Wow, didn’t know that. What app receives the push notice in iOS? I’m on Synology Surveillance Station myself, so all camera notifications happen within those applications.
Does the camera output any IP packets on IVS triggers at all? A while back someone wrote a Python script to poll the camera for IVS events, then publishing the responses using MQTT:
https://ipcamtalk.com/threads/trigger-blue-iris-with-ivs.17303. I sort of planned to make something out of that but never got around to, accepting the rather bad motion detection situation instead.
The app is iDMSS plus. This is the generic default Dahua app for iOS. You "subscribe" to the push notification on the app.

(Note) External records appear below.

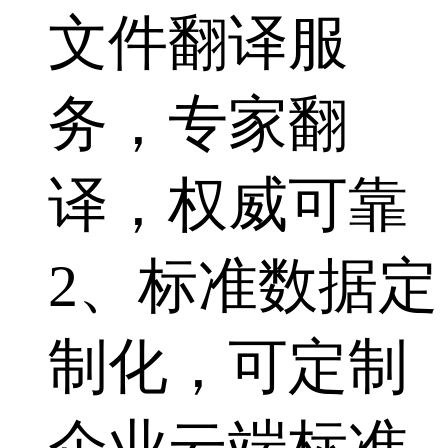
文件翻译服
务，专家翻
译，权威可靠
2、标准数据定
制化，可定制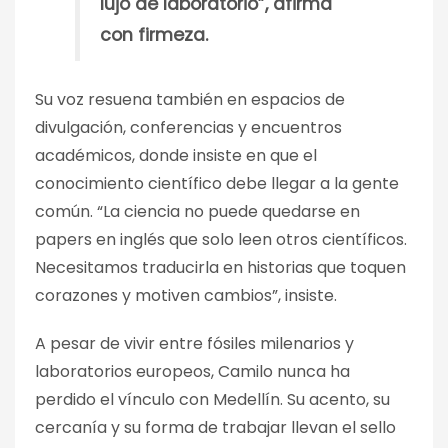
lujo de laboratorio”, afirma
con firmeza.
Su voz resuena también en espacios de
divulgación, conferencias y encuentros
académicos, donde insiste en que el
conocimiento científico debe llegar a la gente
común. “La ciencia no puede quedarse en
papers en inglés que solo leen otros científicos.
Necesitamos traducirla en historias que toquen
corazones y motiven cambios”, insiste.
A pesar de vivir entre fósiles milenarios y
laboratorios europeos, Camilo nunca ha
perdido el vínculo con Medellín. Su acento, su
cercanía y su forma de trabajar llevan el sello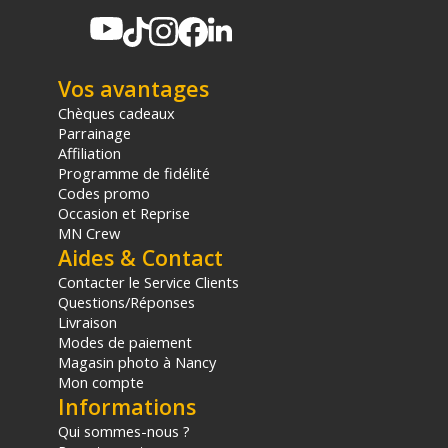
Vos avantages
Chèques cadeaux
Parrainage
Affiliation
Programme de fidélité
Codes promo
Occasion et Reprise
MN Crew
Aides & Contact
Contacter le Service Clients
Questions/Réponses
Livraison
Modes de paiement
Magasin photo à Nancy
Mon compte
Informations
Qui sommes-nous ?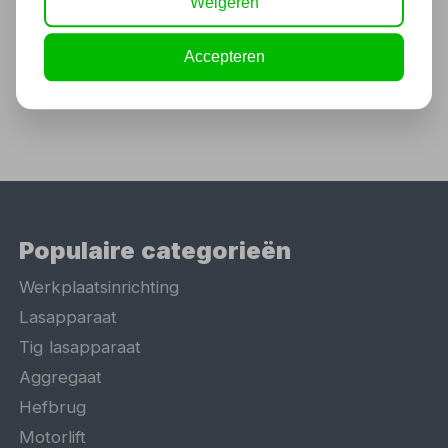
105,97
Weigeren
87,58 excl. BTW
Accepteren
Populaire categorieën
Werkplaatsinrichting
Lasapparaat
Tig lasapparaat
Aggregaat
Hefbrug
Motorlift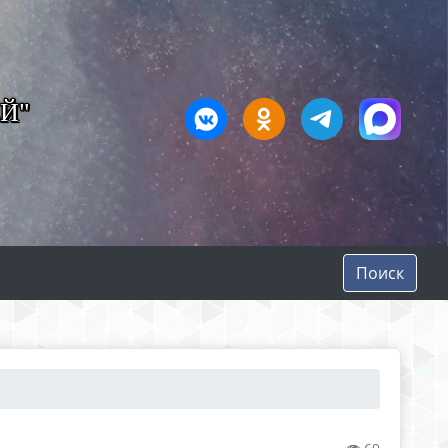
Й"
Поиск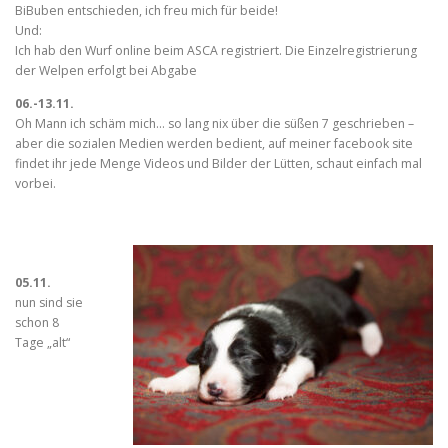
BiBuben entschieden, ich freu mich für beide!
Und:
Ich hab den Wurf online beim ASCA registriert. Die Einzelregistrierung
der Welpen erfolgt bei Abgabe
06.-13.11.
Oh Mann ich schäm mich… so lang nix über die süßen 7 geschrieben –
aber die sozialen Medien werden bedient, auf meiner facebook site
findet ihr jede Menge Videos und Bilder der Lütten, schaut einfach mal
vorbei.
05.11.
nun sind sie
schon 8
Tage „alt“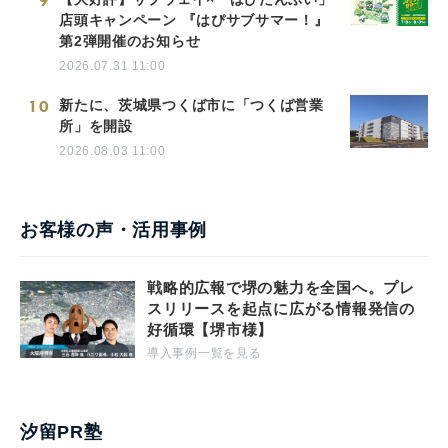
9
店頭キャンペーン 『はぴサブサマー！』
第2弾開催のお知らせ
2026.07.31 11:00
10
新たに、茨城県つくば市に「つくば営業
所」を開設
2026.08.03 11:00
お客様の声・活用事例
戦略的広報で堺の魅力を全国へ。プレ
スリリースを起点に広がる情報発信の
好循環【堺市様】
導入事例一覧を見る
汐留PR塾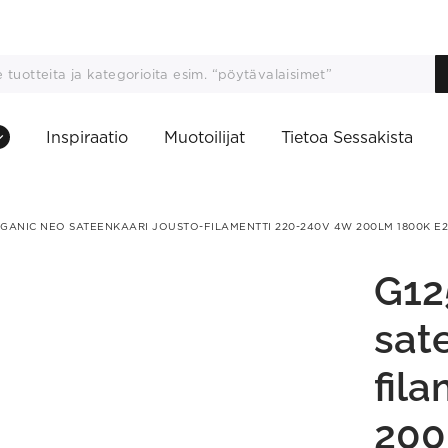
Inspiraatio
Muotoilijat
Tietoa Sessakista
RGANIC NEO SATEENKAARI JOUSTO-FILAMENTTI 220-240V 4W 200LM 1800K E2
G12
sat
fil
200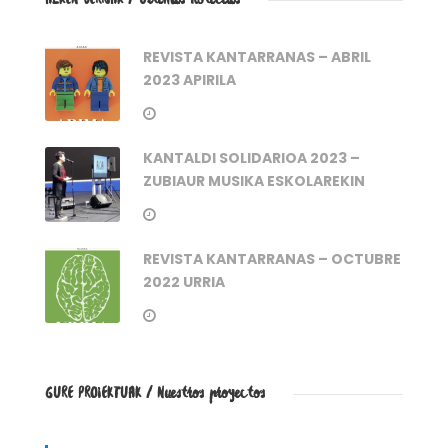
REVISTA KANTARRANAS – ABRIL
2023 APIRILA
KANTALDI SOLIDARIOA 2023 –
ZUBIAUR MUSIKA ESKOLAREKIN
REVISTA KANTARRANAS – OCTUBRE
2022 URRIA
GURE PROIEKTUAK / Nuestros proyectos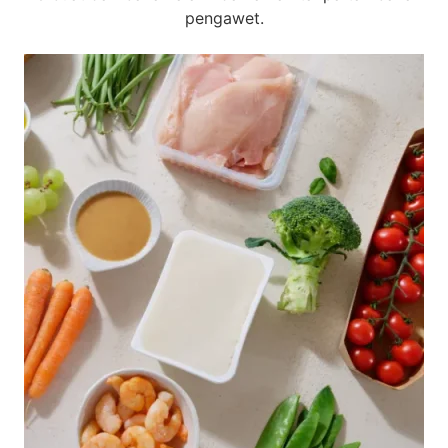
pengawet.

Actually, no camera should need or require the NVR to do push. In fact, that's how I got started with Dahua cams. I first bought Amcrest cameras on Amazon. They are rebranded Dahuas. Amcrest promises push notification and they don't push or require their customers to buy NVRs. All Amcrest cameras support save to FTP (which was what I was doing back then), to memory card, or to a NVR. They all supported push notifications regardless if you are saving the stream or not.
The way the push notifications work is this:
The Camera sends out a DNS requests to a gateway that you set and the DNS server that you set. So if you set 8.8.8.8 for google, you will see a 8.8.8.8 DNS protocol traffic. The DNS server will reply with Apple's push server. This resides in the 17.x.x.x block. The camera then saves this address and then sends out push notification back out the gateway to 17.x.x.x and then Apple sends you the push notification.

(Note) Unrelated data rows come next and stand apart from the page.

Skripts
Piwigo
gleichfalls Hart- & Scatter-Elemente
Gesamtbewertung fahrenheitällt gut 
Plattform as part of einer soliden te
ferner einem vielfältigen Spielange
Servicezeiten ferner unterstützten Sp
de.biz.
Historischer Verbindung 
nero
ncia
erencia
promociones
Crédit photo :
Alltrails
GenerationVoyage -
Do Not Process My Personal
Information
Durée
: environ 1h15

That's all there is to it.
As to why IVS doesn't work, it should! But I don't know why it doesn't work the same way. Once the cameras firmware detects a IVS event trigger, it should follow the same firmware path, and send out a push.
FYI: Apple is serious about the intervals of how frequent you are allowed to send out push. It's on their developer site. They don't want developers flooding their servers with rapid push notifications.
We spend all our money on these cameras and we're essentially paying for the internal firmware functionalities. I guess it is fine to use BI or Synology for post processing but then maybe it would just be better to buy a "raw" camera where it has NO features. Just a sensor, lens, and a TCP/UDP/RTSP stream.